さて、スキャンした内部構造の違いとはどんなものなのでしょうか?

スキャンをしたLumafieldのJon Bruner氏がスキャン画像とともにX(旧Twitter)にて解説しています。

まずAirPodsについては「緊密に統合されたフレキシブルPCBによってすべてのコンポーネントが効果的に、曲線を描く筐体に収められています」と語っています。

一方で、ニセAirPodsについては「まず内部がスカスカです。またフレキシブルPCBではなく、ワイヤーによってコンポーネントが接続されています。
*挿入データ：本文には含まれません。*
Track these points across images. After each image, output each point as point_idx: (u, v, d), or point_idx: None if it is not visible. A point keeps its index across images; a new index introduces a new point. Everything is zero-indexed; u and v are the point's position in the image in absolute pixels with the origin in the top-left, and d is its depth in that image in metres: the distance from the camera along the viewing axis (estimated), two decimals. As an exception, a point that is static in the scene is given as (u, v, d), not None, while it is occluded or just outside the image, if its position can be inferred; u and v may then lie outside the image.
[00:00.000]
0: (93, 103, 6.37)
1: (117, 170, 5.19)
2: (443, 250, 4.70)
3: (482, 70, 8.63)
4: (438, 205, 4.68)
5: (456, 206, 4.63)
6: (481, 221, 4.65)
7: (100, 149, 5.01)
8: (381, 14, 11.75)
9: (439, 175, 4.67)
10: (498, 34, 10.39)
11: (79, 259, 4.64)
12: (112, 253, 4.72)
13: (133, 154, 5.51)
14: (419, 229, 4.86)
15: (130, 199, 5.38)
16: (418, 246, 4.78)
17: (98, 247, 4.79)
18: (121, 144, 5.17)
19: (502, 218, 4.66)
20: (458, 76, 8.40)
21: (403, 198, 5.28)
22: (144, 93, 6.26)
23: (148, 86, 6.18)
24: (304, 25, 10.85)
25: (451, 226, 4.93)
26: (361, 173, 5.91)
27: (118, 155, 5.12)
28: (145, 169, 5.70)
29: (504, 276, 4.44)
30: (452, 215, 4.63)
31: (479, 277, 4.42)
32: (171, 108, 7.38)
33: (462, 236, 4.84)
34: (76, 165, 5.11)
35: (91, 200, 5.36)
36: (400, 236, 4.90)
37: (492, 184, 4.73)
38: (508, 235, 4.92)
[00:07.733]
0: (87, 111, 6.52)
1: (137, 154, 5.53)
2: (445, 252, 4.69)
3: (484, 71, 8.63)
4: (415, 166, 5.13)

最近のApple製品ではこのようなワイヤーは使用されていません」と述べています。

たしかに、偽物のほうは上部にかけてワイヤーが張り巡らされているのに対して、AirPodsはフレキシブルな基板を活用して、細部までぎっしりと詰まっているのがわかります。

また、このワイヤーについても、はんだ付けが雑な仕上がりになっているとも指摘しています。
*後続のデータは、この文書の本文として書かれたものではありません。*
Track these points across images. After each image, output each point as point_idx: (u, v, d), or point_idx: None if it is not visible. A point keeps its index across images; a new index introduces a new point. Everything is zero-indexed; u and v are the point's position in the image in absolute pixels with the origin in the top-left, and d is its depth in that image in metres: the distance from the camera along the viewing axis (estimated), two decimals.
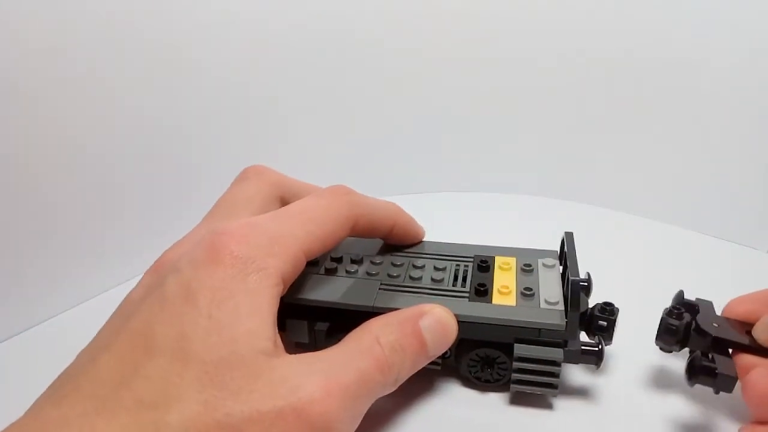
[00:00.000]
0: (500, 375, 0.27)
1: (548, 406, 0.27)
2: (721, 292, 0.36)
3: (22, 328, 0.34)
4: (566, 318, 0.25)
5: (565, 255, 0.28)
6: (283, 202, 0.29)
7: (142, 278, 0.24)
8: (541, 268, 0.29)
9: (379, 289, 0.28)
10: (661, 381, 0.29)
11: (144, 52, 0.37)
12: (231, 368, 0.19)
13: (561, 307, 0.26)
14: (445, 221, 0.44)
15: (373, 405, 0.26)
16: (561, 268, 0.30)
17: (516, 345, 0.26)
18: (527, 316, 0.26)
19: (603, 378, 0.28)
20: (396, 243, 0.31)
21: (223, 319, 0.20)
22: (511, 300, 0.27)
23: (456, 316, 0.26)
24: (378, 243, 0.32)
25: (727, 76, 0.40)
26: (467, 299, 0.27)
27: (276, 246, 0.23)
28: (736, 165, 0.41)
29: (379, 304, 0.27)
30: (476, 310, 0.26)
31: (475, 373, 0.28)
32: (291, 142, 0.46)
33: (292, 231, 0.24)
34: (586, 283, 0.28)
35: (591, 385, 0.28)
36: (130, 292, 0.24)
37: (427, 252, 0.31)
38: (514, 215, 0.46)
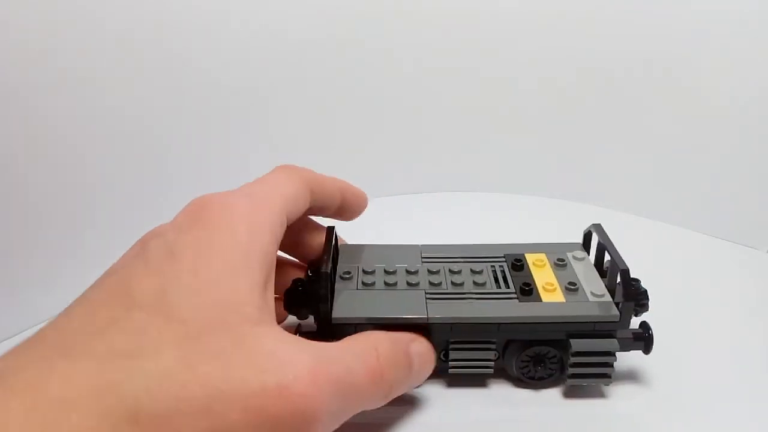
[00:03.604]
0: (552, 371, 0.27)
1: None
2: (721, 292, 0.36)
3: (22, 328, 0.34)
4: (619, 309, 0.26)
5: (603, 246, 0.28)
6: (313, 195, 0.27)
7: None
8: (573, 261, 0.30)
9: (426, 299, 0.27)
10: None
11: (136, 51, 0.36)
12: (214, 332, 0.18)
13: (608, 298, 0.27)
14: (445, 221, 0.44)
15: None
16: (592, 259, 0.30)
17: (572, 340, 0.26)
18: (581, 311, 0.26)
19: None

ニセAirPodsについて、Bruner氏は「磁石がない、低品質のプラスチック、バッテリーが小さい」これらも大きな違いであることをあげています。

それにより、全体の重量が軽くなっていることにも触れ、「その重量の違いを補うために、ケースを重くしているようです」と分析していました。

こうした内部構造の違いにより、見た目は似ていても品質の悪いワイヤレスイヤホンであるとわかります。

それでもニセAirPodsを使う人がいる

なるほど、パッと見は似ていても内部構造を見れば、たしかに素人でも一目瞭然の違いがあることがわかります。

一方で、一部の人々にとっては、このニセAirPodsの品質が比べるべくもなく劣っていたとしても、その見た目がAirPodsに似ている限り使い続ける理由になります。

というのも、そうした人々にとっては高品質のワイヤレスイヤホンを使うことよりも、Apple製品を身に付けていること自体に価値があるからです。もっといえば、それを人に見せつけるためです。

ファッションでも同様の現象がありますね。ブランドもののハンドバッグやスニーカーなどの非正規品を購入する人もいます。こうした価値観が、偽物の製品を作っている業者を支えている、という一面もあるといえるでしょう。